Der irakische Staatspräsident Jalal Talabani hatte in Gesprächen mit Repräsentanten der arabischen, kurdischen, turkmenischen und christlichen Volksgruppen in Kirkuk Anfang Februar zu einem friedlichen Miteinander und zur Kooperation aufgerufen. Bei der Gelegenheit hatte er den christlichen Kirchen nahe gelegt, sich zusammenzuschließen. Im Irak hat sich die Lage der Christen seit der US-Invasion 2003 und der Niederwerfung des Baath-Regimes von Saddam Hussein dramatisch verschlechtert. Dutzende Kirchen wurden niedergebrannt, viele Christen ermordet, Diskriminierung und Anfeindung sind an der Tagesordnung. Wer als Christ erkannt werde, sei oft Zielscheibe brutalster Verfolgung, wie Geistliche berichteten. Die Mehrheit der Christen in dem Zweistromland gehört zu der mit Rom unierten chaldäischen Kirche, deren Oberhaupt, der in Bagdad residierende Patriarch von Babylon, Emmanuel III. Delly, befürchtet, dass es noch innerhalb einer Generation keine Christen mehr im Irak geben wird.
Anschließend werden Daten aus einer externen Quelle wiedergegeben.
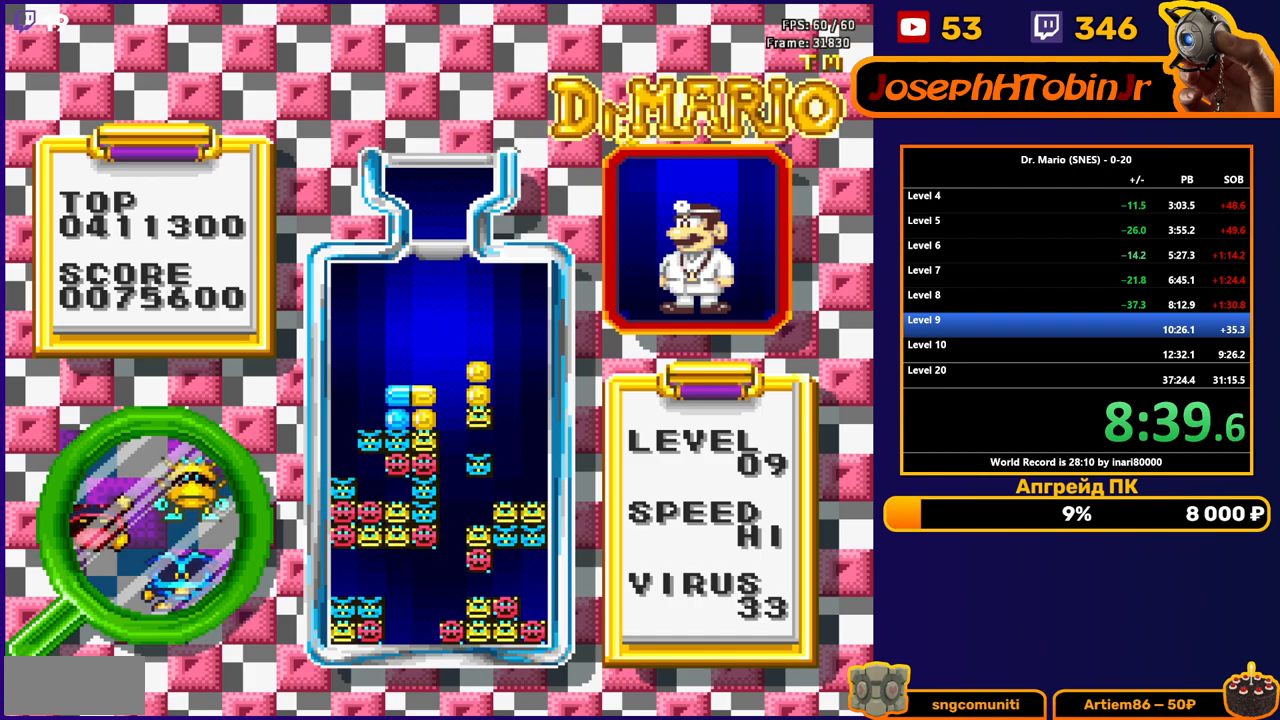
{"buttons": [], "events": []}
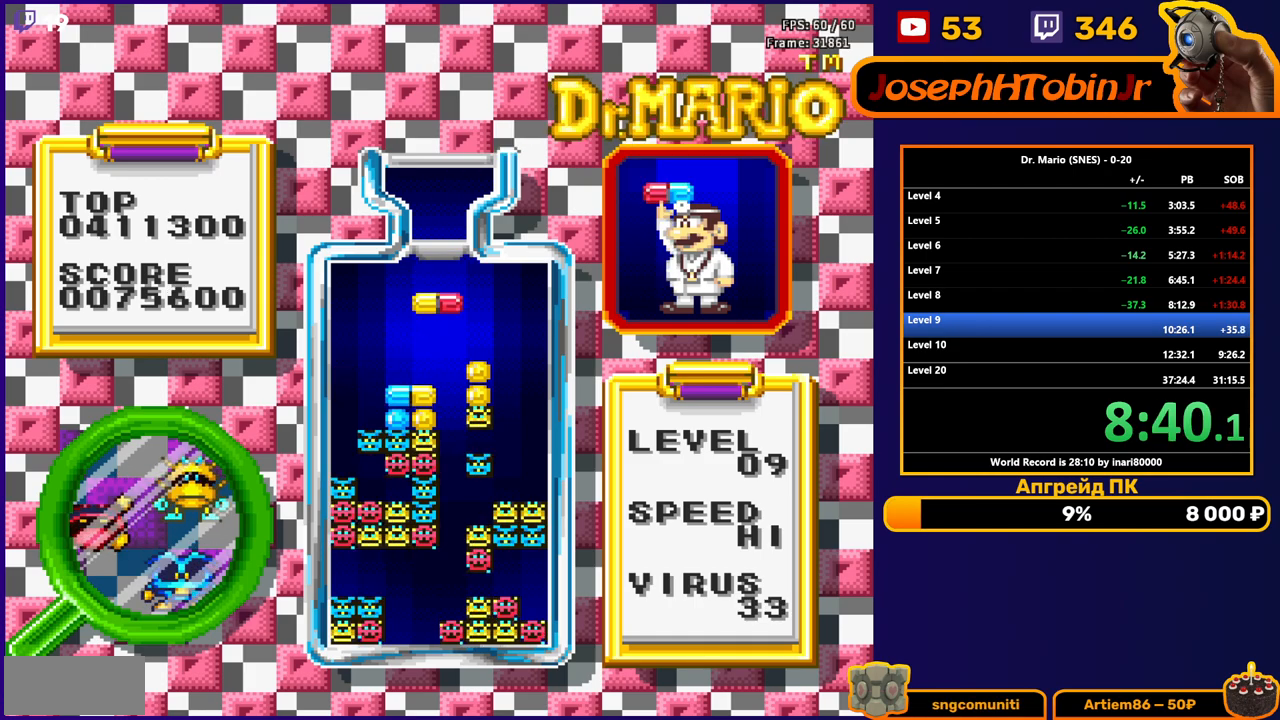
{"buttons": ["DPAD_DOWN"], "events": [[300, "B", "down"], [383, "DPAD_DOWN", "down"], [433, "B", "up"]]}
Nach Artikel 140 der irakischen Verfassung soll eine - inzwischen bereits mehrmals verschobene - Volksabstimmung darüber durchgeführt werden, ob die ölreiche Provinz Kirkuk dem kurdischen Autonomiegebiet angeschlossen werden soll. Der türkische Ministerpräsident Recep Tayyip Erdogan hatte davor gewarnt, dass es wegen des Kirkuk-Konflikts zu einem "sehr großen Bürgerkrieg" kommen könnte. Ankara befürchtet, dass eine kurdische Kontrolle über die Region um Kirkuk zur Entstehung eines auch wirtschaftlich lebensfähigen kurdischen Separatstaates führt. Die Kurden verfügen seit 1991 über ein de facto eigenständiges Gebiet innerhalb der irakischen Staatsgrenzen. In den Provinzen Arbil, Suleimaniya und Dohuk entstand unter westlichem Schutz eine kurdische Selbstverwaltung. Diese erhebt Anspruch auch auf Kirkuk. (APA)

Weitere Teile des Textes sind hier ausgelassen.